Life of Pi by Yann Martel
Life of Pi, Yann Martel's Booker-winning literary achievement, tells the story of sixteen year-old Piscine "Pi" Patel, the son of a zookeeper who, at sixteen, leaves his native India with his family and a menagerie of their zoo animals on a Japanse cargo ship. The Patels are bound for a new life in Canada, but when the ship sinks Pi finds himself the sole human survivor on a lifeboat also carrying a dazed orangutan, a zebra with a broken leg, an ornery hyena, and a 450-pound Royal Bengal tiger. As the circle of life progresses even in the middle of the Pacific Ocean, Pi and the tiger are soon all that remain. What follows is a literary patchwork of magical realism, seafaring survival, and the infinite reaches of faith.
Like so many books dubbed masterworks of recent literature - or simply "modern classics" - Life of Pi is a book that draws reactions diverse in the extreme. As with any novel, some readers will regret their time spent and for others the experience will be in their blood forever. I'm of the latter persuasion; this is the sort of novel that makes me stop to celebrate the sheer magic that a good story can achieve. I certainly count Pi Patel among the most richly-imagined characters I've ever read; he and his story of a boy and a tiger in a boat, simple on the surface yet impossibly complex underneath (much like the Pacific itself), will be with me for a very long time.

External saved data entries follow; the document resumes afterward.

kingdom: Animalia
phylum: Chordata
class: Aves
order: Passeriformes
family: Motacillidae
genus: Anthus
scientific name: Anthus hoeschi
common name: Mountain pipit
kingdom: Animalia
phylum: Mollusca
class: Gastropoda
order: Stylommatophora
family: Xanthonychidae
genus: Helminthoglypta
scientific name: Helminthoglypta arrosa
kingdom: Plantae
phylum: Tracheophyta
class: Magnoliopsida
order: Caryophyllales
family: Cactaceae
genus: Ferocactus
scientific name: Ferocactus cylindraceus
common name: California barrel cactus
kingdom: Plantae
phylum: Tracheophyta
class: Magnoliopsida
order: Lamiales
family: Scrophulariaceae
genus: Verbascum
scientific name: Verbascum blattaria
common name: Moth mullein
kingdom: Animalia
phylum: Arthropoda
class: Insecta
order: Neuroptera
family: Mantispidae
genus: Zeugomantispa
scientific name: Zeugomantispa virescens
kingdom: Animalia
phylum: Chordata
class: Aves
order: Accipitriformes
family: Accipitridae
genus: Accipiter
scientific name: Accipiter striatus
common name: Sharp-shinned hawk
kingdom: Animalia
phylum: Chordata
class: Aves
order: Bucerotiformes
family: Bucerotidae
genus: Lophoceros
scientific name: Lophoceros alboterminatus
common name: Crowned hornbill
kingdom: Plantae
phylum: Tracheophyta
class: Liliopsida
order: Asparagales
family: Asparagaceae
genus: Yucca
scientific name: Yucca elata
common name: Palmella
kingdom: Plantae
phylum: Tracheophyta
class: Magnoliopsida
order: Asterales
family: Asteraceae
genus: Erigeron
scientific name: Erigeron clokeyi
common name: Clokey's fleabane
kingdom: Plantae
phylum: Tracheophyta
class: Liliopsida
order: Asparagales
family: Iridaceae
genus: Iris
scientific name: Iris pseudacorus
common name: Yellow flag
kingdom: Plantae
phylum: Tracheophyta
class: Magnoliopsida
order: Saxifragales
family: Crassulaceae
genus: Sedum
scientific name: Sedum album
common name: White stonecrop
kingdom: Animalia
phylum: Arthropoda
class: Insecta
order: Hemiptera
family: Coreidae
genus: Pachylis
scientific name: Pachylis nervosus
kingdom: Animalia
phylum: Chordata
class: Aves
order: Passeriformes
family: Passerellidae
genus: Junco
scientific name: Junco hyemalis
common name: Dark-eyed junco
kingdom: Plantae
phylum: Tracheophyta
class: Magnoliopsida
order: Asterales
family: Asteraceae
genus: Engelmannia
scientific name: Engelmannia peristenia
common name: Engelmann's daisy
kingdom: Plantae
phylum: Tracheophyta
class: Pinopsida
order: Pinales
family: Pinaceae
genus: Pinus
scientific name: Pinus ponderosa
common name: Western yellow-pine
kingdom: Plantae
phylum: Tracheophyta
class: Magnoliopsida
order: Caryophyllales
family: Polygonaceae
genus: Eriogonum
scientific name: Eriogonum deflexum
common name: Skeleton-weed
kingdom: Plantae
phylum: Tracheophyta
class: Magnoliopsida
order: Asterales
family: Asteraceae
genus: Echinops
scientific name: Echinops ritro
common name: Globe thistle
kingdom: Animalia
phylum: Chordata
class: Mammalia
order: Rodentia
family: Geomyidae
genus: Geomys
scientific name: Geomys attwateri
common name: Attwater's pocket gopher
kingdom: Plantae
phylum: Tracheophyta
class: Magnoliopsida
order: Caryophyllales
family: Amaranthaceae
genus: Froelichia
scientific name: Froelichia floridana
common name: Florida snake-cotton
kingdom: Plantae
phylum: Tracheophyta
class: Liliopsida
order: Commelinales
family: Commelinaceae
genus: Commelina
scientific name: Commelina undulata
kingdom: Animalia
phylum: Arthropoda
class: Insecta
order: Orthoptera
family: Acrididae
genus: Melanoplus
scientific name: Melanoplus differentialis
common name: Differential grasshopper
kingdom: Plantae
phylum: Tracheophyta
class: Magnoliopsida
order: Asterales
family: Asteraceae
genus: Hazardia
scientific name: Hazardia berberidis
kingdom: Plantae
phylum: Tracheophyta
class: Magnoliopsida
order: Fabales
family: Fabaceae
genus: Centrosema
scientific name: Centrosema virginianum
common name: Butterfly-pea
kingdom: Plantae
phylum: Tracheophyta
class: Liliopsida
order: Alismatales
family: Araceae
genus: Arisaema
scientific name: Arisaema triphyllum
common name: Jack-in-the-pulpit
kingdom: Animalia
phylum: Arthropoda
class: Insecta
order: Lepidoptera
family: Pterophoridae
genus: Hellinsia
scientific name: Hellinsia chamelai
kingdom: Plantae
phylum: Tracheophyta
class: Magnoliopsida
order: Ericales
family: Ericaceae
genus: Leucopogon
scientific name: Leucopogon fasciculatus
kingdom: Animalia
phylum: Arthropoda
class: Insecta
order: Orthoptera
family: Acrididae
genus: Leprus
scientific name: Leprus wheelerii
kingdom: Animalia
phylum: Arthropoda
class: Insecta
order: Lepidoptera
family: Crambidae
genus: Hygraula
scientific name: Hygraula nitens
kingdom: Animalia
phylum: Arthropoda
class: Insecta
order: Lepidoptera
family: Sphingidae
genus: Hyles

Martel lays the foundation for the tale with the words, "I have a story that will make you believe in God." So much is encompassed in that one sentence; it seems to tell us in advance that the story we are about to read will either move us or frustrate us beyond definition - as religion often does - and that we will many times find ourselves at a crossroads of faith. Faith is itself a main character, a survivor on that lifeboat, but the shape it takes in here is one of the most beautiful and, I think, most enchanting interpretations I've experienced. In the early chapters of the book we learn of Pi's unconventional spiritual leanings: towards that of Hinduism, Christianity, and Islam. He lays his imaginative and ever-loving heart before the reader when, at the furrowed brows of his earthbound leaders – father, priest, imam, and pujari - young Pi simply says, "I just want to love God!" He does; and as his capacity for love transcends religious confines so does it transcend the hopelessness of tragedy and the chaos of desperation. In this alone, Pi and his story would be enough, but through Pi's narrative Martel explores faith and life and love even further, shifting from witty to philosophical, from real to surreal. Within this intricate tapestry of art is the power to impact a reader’s life, the sort of impact we readers quest for every time we open a book.
Much of the novel exists with only Pi and the tiger (whose name, with an ecstatic sense of rightness, is Richard Parker), but through their interactions, the settings of territory and the solid language of emotion, the two pack more life into several hundred pages than I would have imagined possible. Martel heaps so much love and earnest heart into Pi’s narrative voice that the reader feels locked into this powerful, uneasy friendship of man and beast. Despite the abundance of violence between creatures (some reluctantly inflicted by devout vegetarian Pi), what struck me in the end was that I've rarely read such emotional and breathtaking writing about animals. The tremors of a ship rat clinging to safety in fear; the quiet, noble pain of the injured zebra; the gently quizzical nature of a contented meerkat; each comes to exotic life through Martel’s prose, which is fearless in its imaginative daring.
By the end of the book the reader is given a crossroads of belief, an opportunity to take a path obscured by the bramble of imagination, or one that offers the clarity of practicality. As the unforgettable narrator wisely observes, “Faith in God is an opening up, a letting go, a deep trust, a free act of love.” So it is with getting lost in a good story.
Life of Pi was my July pick for the TBR Pile Challenge, and it didn't disappoint. I've kept myself distanced from the book and it's film adaptation (something I hope to remedy soon) so I wouldn't have much to influence the experience. When I finished reading I went to its Goodreads page and browsed other reviews - it never fails to amaze me when I see such a wild fluctuation from two- to five-star reviews. Just further proof of the subjective nature of books!